[Start of Attachment]

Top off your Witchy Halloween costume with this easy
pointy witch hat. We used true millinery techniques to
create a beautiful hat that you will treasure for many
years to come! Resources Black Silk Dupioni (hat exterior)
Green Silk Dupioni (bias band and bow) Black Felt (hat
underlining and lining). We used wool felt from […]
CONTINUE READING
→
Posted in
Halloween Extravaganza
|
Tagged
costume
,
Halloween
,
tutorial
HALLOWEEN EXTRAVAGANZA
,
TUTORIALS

[End of Attachment]

- _Directive_
Repeat the lines of the entries with "Silk Dupioni" swapped for "Cotton Sateen" everywhere it appears, leaving everything else as it is.

- _Answer section_
Top off your Witchy Halloween costume with this easy
pointy witch hat. We used true millinery techniques to
create a beautiful hat that you will treasure for many
years to come! Resources Black Cotton Sateen (hat exterior)
Green Cotton Sateen (bias band and bow) Black Felt (hat
underlining and lining). We used wool felt from […]
CONTINUE READING
→
Posted in
Halloween Extravaganza
|
Tagged
costume
,
Halloween
,
tutorial
HALLOWEEN EXTRAVAGANZA
,
TUTORIALS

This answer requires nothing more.